# jitsi-webrtc-vad-wrapper

**Repository Path**: freeonsky/jitsi-webrtc-vad-wrapper

## Basic Information

- **Project Name**: jitsi-webrtc-vad-wrapper
- **Description**: No description available
- **Primary Language**: Unknown
- **License**: Apache-2.0
- **Default Branch**: master
- **Homepage**: None
- **GVP Project**: No

## Statistics

- **Stars**: 0
- **Forks**: 0
- **Created**: 2024-01-21
- **Last Updated**: 2024-01-21

## Categories & Tags

**Categories**: Uncategorized

**Tags**: None

## README

### Jitsi-webrtc-vad-wrapper

This repository contains a java wrapper around the native VAD engine that is
part of the WebRTC native code package (https://webrtc.org/native-code/), 
as provided in a fork at https://github.com/dpirch/libfvad.

### Building

In order for the maven package to function, two native shared libraries are
required. The first library, `libfvad.so`, is the shared library of the VAD 
engine. This library can be compiled on Ubuntu 18.04 by running the script  
`compile_libfvad.sh`. See https://github.com/dpirch/libfvad for more details.

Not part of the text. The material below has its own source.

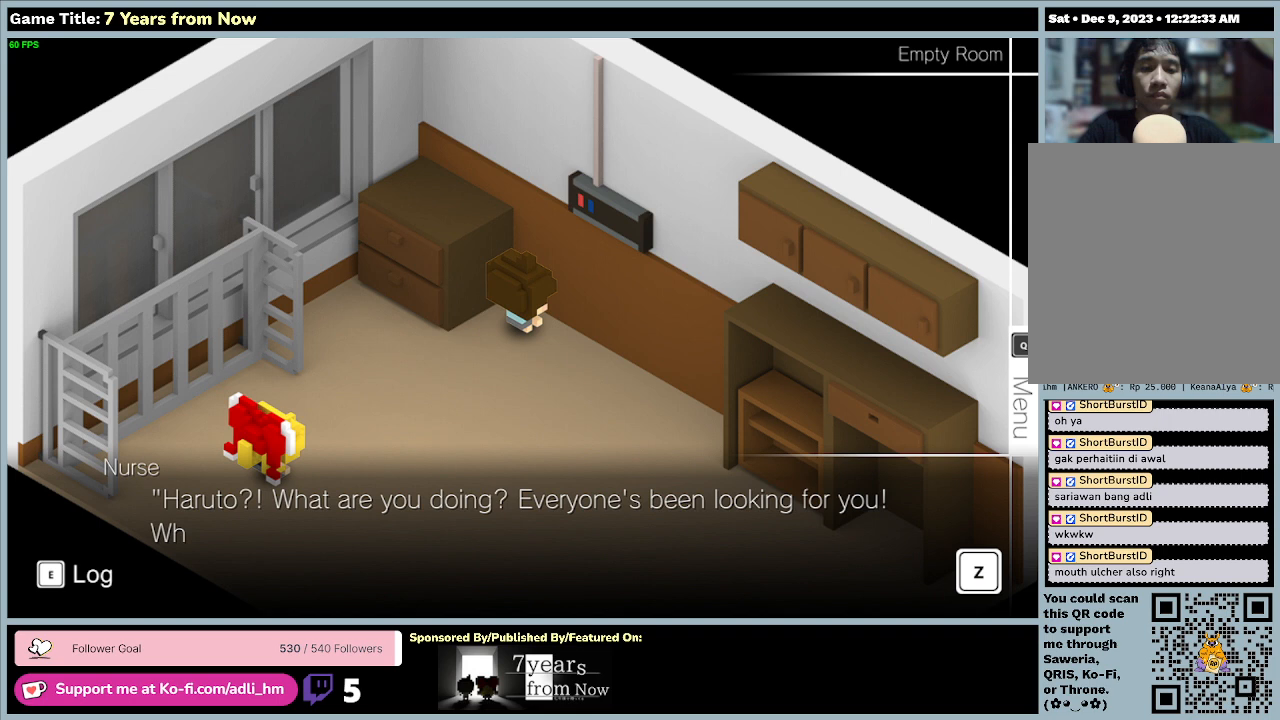
{"keys": [], "mouse": [], "events": []}
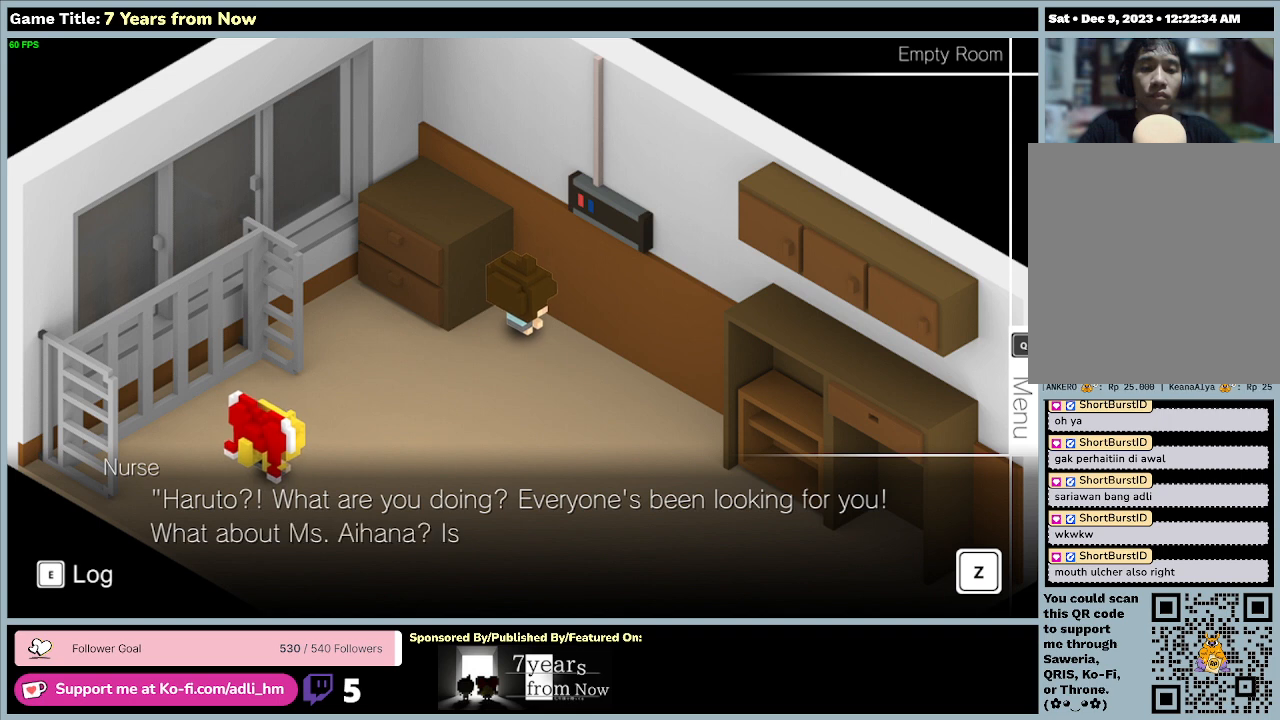
{"keys": [], "mouse": [], "events": []}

The second library, `webrtcvadwrapper.so`, is JNI c++ code wrapping around
`libfvad.so`. The headers can be (re)generated using `generate_jni_headers.sh` 
and the library can be compiled using `compile_libwebrtcvadwrapper.sh`.

To install locally, simply run `mvn install`. As for now, a folder containing 
the shared library files needs to be manually added to the `java.library.path` 
property of any application using this maven module. This can be done by
for example setting the environment variable `LD_LIBRARY_PATH` to 
`/path/to/shared/libraries:$LD_LIBRARY_PATH`.

### Using the wrapper


The VAD engine requires mono, 16-bit PCM audio with a sample rate of 8, 16, 32
or 48 KHz as input. The input should be an audio segment of 10, 20 or 30 
milliseconds. When the audio input is 16 Khz, the input array should thus be 
either of length 160, 320 or 480. 

The voice activity detection can run in 4 different modes. The modes range from 
0 to 3. Mode 0 is very strict, which means the probability of the audio segment
being speech when the VAD predicts it is speech is higher. Mode 3 is very
aggressive, which means the probability of the audio being speech when the
VAD predicts it is is lower. As expected, mode 1 and 2 gradually decrease
this probability.

The example below shows the creation of a `WebRTCVad` object which accepts
16 Khz audio and is running in mode 1.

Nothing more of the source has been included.